Instructions.
A: Reproduce the stretch of the equal protection post from "This is particularly" through "the first place).", substituting "small government" for "limited government".
B: In the equal protection post, why does the writer find Goldberg's call to crack down on more guilty whites puzzling? Answer in one to three sentences.
— Start of Selected extract —
Equal Protection Under the Laws: The Libertarian Ideal

Thanks to John, I am pointed to these two rather strange arguments in favor of the Drug War and against libertarian use of statistics on race against the Drug War from Jonah Goldberg.  John does a pretty good job explaining why Goldberg’s arguments are so strange.  The only thing I’d really add is that the notion that libertarians don’t normally give a crap about race and poverty is a notion that is borne out of the coalition of libertarians with conservatives - libertarian and classical liberal philosophy, when divorced from coalition politics, actually have quite a bit to say about the problems of poverty and laws that disproportionately single out politically less powerful groups. 

Goldberg also makes this odd statement:

A justly convicted murderer should be punished regardless of his race. A justly convicted drug dealer should be punished, regardless of his race as well. If we’re punishing a disproportionately high number of blacks, that’s a sign we should crack down on more guilty whites, not give up on punishing crimes.

This is particularly puzzling because Goldberg has argued that anti-statism is at the core of conservatism and is also why libertarians should continue to coalition with conservatives.  Obviously, increasing drug prosecutions is not only inconsistent with any conception of limited government, it’s also an expansion of the size of government.  And not an insignicant expansion either, given that this can definitionally only be achieved by pursuing people with enough resources to put up a tough fight against drug prosecutions (a fact that at least partly explains the socioeconomic discrepancies in such prosecutions in the first place).
— End of Selected extract —
— Start of Dataset rows —
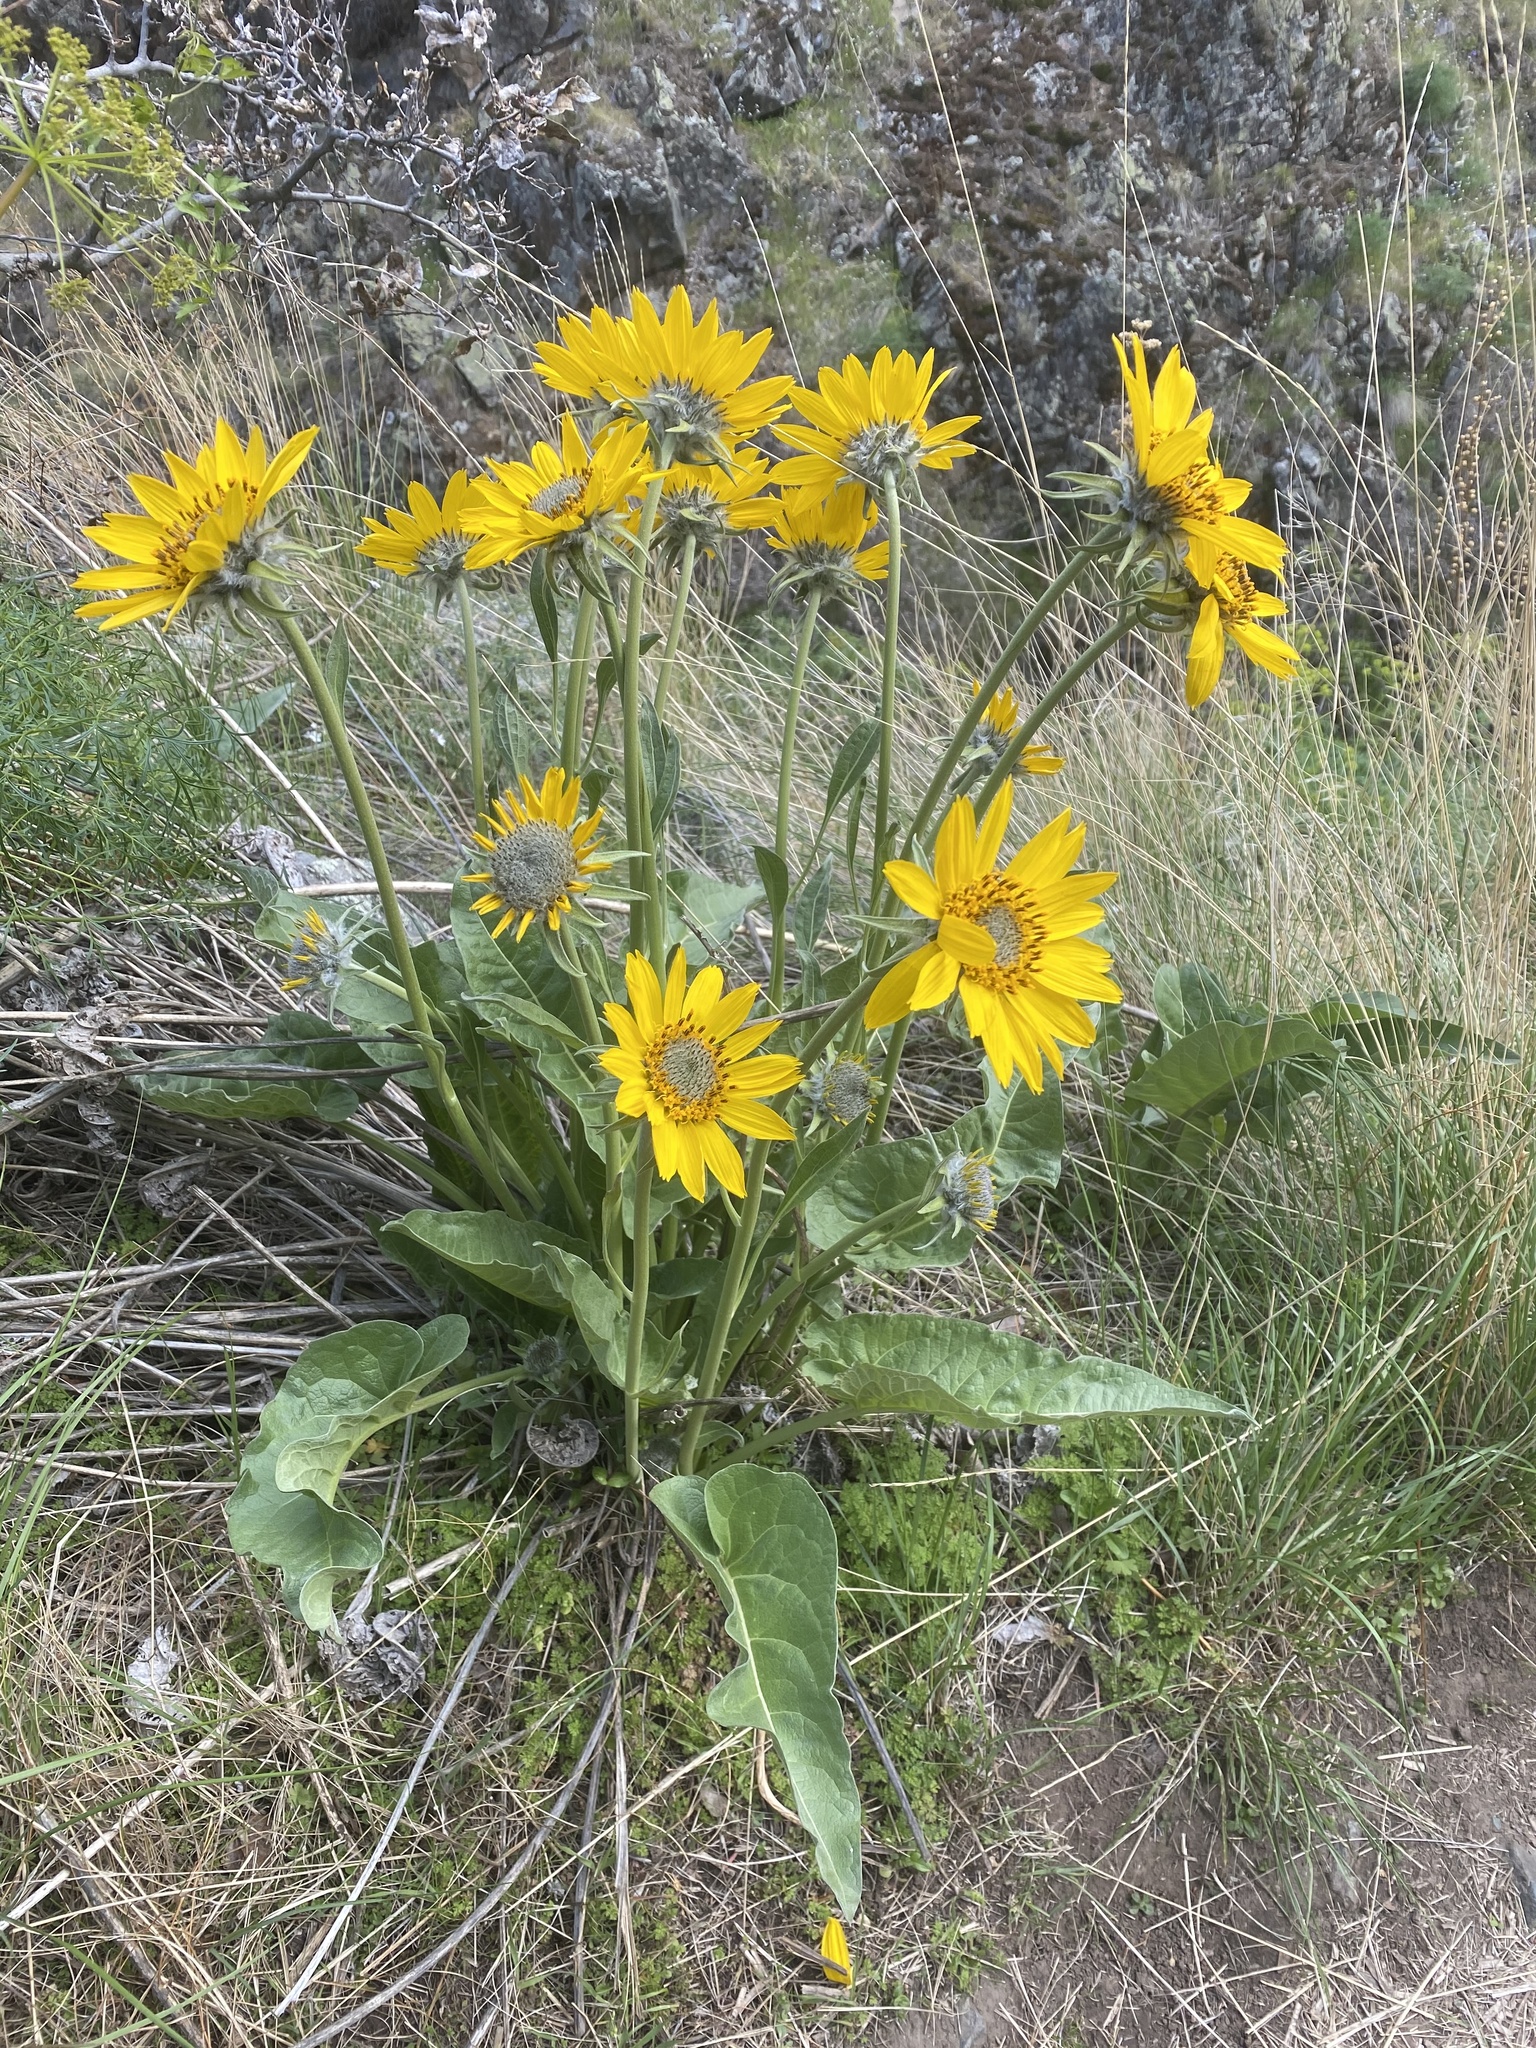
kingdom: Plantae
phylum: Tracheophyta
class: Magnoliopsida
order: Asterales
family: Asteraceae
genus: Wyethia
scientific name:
— End of Dataset rows —
Solutions by task.
A:
This is particularly puzzling because Goldberg has argued that anti-statism is at the core of conservatism and is also why libertarians should continue to coalition with conservatives.  Obviously, increasing drug prosecutions is not only inconsistent with any conception of small government, it’s also an expansion of the size of government.  And not an insignicant expansion either, given that this can definitionally only be achieved by pursuing people with enough resources to put up a tough fight against drug prosecutions (a fact that at least partly explains the socioeconomic discrepancies in such prosecutions in the first place).

B: Goldberg has argued that anti-statism is at the core of conservatism and is why libertarians should keep their coalition with conservatives. Increasing drug prosecutions is inconsistent with any conception of limited government and also expands the size of government.